Most of my spiritual relationships are passing away and it is my experience that folks expect me to change to fit them rather than making any sort of changes on their own. I am not willing to do that anymore.
3 comments:
Robert - wow. I have some thoughts on this post especially in regards to my experiences over the last year or so with this path, feel free to contact me via the About page on my blog if you think it would help to discuss. There's a LOT of good stuff in Nick's article but for me the piece of it that helped turn it around for me was
"Your intellect should kick in and tell you, "This is part of my Tower experience. I will feel this energy, but I will not act on it."
I can share off line the results of following this advice. - Mike
I've taken this path of "Utter Destruction" by choice, and necessity. It's a rough one. You lose friends, but those you lose weren't really friends to begin with. You may lose family members, mostly because they don't understand what you're doing or why. You may lose your current financial status and/or material things. But as most of us realize, material possessions are not what "The Great Work" is about.
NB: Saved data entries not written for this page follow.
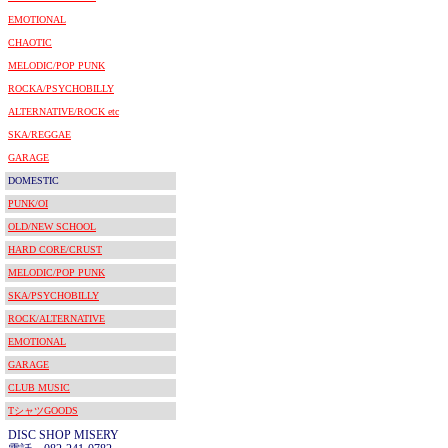
EMOTIONAL
CHAOTIC
MELODIC/POP PUNK
ROCKA/PSYCHOBILLY
ALTERNATIVE/ROCK etc
SKA/REGGAE
GARAGE
DOMESTIC
PUNK/OI
OLD/NEW SCHOOL
HARD CORE/CRUST
MELODIC/POP PUNK
SKA/PSYCHOBILLY
ROCK/ALTERNATIVE
EMOTIONAL
GARAGE
CLUB MUSIC
TシャツGOODS
DISC SHOP MISERY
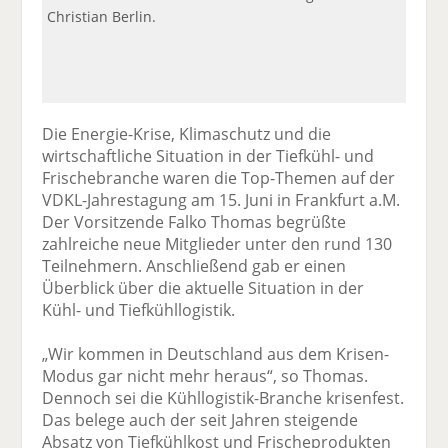
Christian Berlin.
Die Energie-Krise, Klimaschutz und die
wirtschaftliche Situation in der Tiefkühl- und
Frischebranche waren die Top-Themen auf der
VDKL-Jahrestagung am 15. Juni in Frankfurt a.M.
Der Vorsitzende Falko Thomas begrüßte
zahlreiche neue Mitglieder unter den rund 130
Teilnehmern. Anschließend gab er einen
Überblick über die aktuelle Situation in der
Kühl- und Tiefkühllogistik.
„Wir kommen in Deutschland aus dem Krisen-
Modus gar nicht mehr heraus“, so Thomas.
Dennoch sei die Kühllogistik-Branche krisenfest.
Das belege auch der seit Jahren steigende
Absatz von Tiefkühlkost und Frischeprodukten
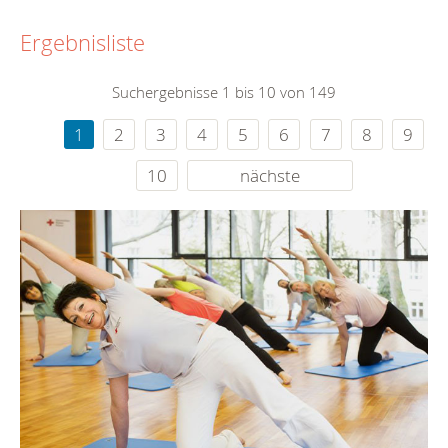
Ergebnisliste
Suchergebnisse 1 bis 10 von 149
1
2
3
4
5
6
7
8
9
10
nächste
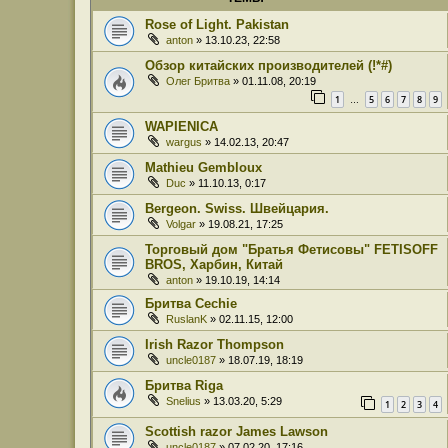
Rose of Light. Pakistan
anton
» 13.10.23, 22:58
Обзор китайских производителей (!*#)
Олег Бритва
» 01.11.08, 20:19
1
5
6
7
8
9
…
WAPIENICA
wargus
» 14.02.13, 20:47
Mathieu Gembloux
Duc
» 11.10.13, 0:17
Bergeon. Swiss. Швейцария.
Volgar
» 19.08.21, 17:25
Торговый дом "Братья Фетисовы" FETISOFF
BROS, Харбин, Китай
anton
» 19.10.19, 14:14
Бритва Cechie
RuslanK
» 02.11.15, 12:00
Irish Razor Thompson
uncle0187
» 18.07.19, 18:19
Бритва Riga
Snelius
» 13.03.20, 5:29
1
2
3
4
Scottish razor James Lawson
uncle0187
» 07.02.20, 17:16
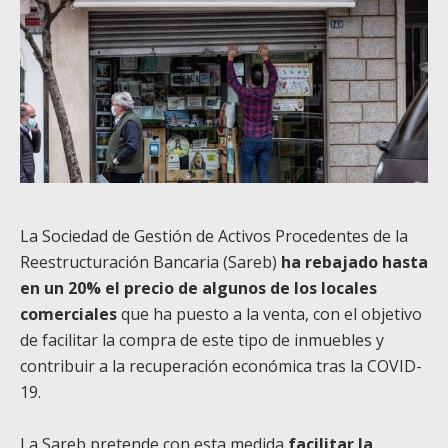
La Sociedad de Gestión de Activos Procedentes de la
Reestructuración Bancaria (Sareb)
ha rebajado hasta
en un 20% el precio de algunos de los locales
comerciales
que ha puesto a la venta, con el objetivo
de facilitar la compra de este tipo de inmuebles y
contribuir a la recuperación económica tras la COVID-
19.
La Sareb pretende con esta medida
facilitar la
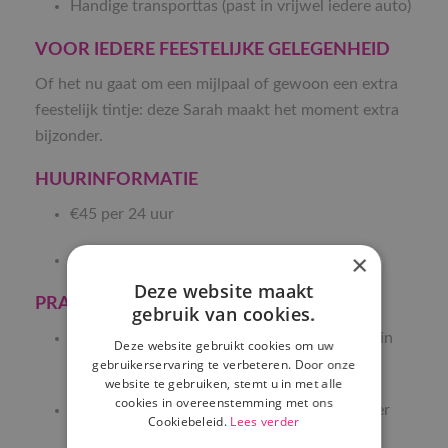
Handige transporttas (past in vrijwel iedere auto)
VOOR IEDERE FEESTELIJKE GELEGENHEID
Of het nu gaat om een mijlpaal of gewoon een extra
feestelijk tintje: deze Sarah maakt het moment extra
bijzonder.
HUURINFORMATIE
€45 per 24 uur
×
Extra dag: €5 per dag
Deze website maakt
PRAKTISCHE DETAILS
gebruik van cookies.
Afhalen dagelijks tussen 10.00 en 10.30 uur in
Deze website gebruikt cookies om uw
Hoeven
gebruikerservaring te verbeteren. Door onze
website te gebruiken, stemt u in met alle
cookies in overeenstemming met ons
Retour vóór 09.30 uur in de retourbox (eerder
Cookiebeleid.
Lees verder
inleveren is mogelijk)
Your statement: "Well, for the most part, I am willing to get rid of whatever else is left in my life the universe wants to take. The hard part is letting it go without seeing anything to replace it."
I honestly understand how you feel, and for a very long time, I felt as though nothing was replacing the huge vacuum left behind. However, the Universe works in mysterious ways, as the saying goes, and I now have a new man in my life (really, not so new; an old friend who has become an incredibly stable force), I am working with projects I would not have foreseen, I am writing again (as I have energy and time).
While it did take much longer for the void to be filled than I would have liked, I had to take time to heal myself in order to allow the Universe and what it was providing back in to fill that void.
In other words, my fear of exactly what you state... not seeing anything to replace what I let go... was stopping a ton of wonderful stuff from reaching me and my life. When it came down to brass tacks, I had to let go of nothing more than my own fears of where I would end up and what it would look like, feel like, etc.
It's been a long, painful process, and even though it is still not completed, things have improved dramatically.
I credit my Guides for insisting I pay attention to the small glimmer of inner strength I have left (for it is small at this point, yet growing again) for keeping me here and on track.
Allow your tower to fall. Push it if you have to... if that is what you feel driven to do (as was the case for me), then you're being driven to do so for a reason.
It may be a painful process, but well worth it in the end.
My best to you!
"Think back to what you wanted to me as a child. Have you met those goals or did they get lost along the way.
I am pretty sure becoming a professional baseball player or rock star is out of the question."
What do those two roles have in common? Public adoration and easy access to the opposite sex. Also, the very likely possibility of public embarrassment and financial ruin. But not necessarily love, or constancy or peace of mind.
Maybe you should think about how these desires did, in fact, follow you into adulthood?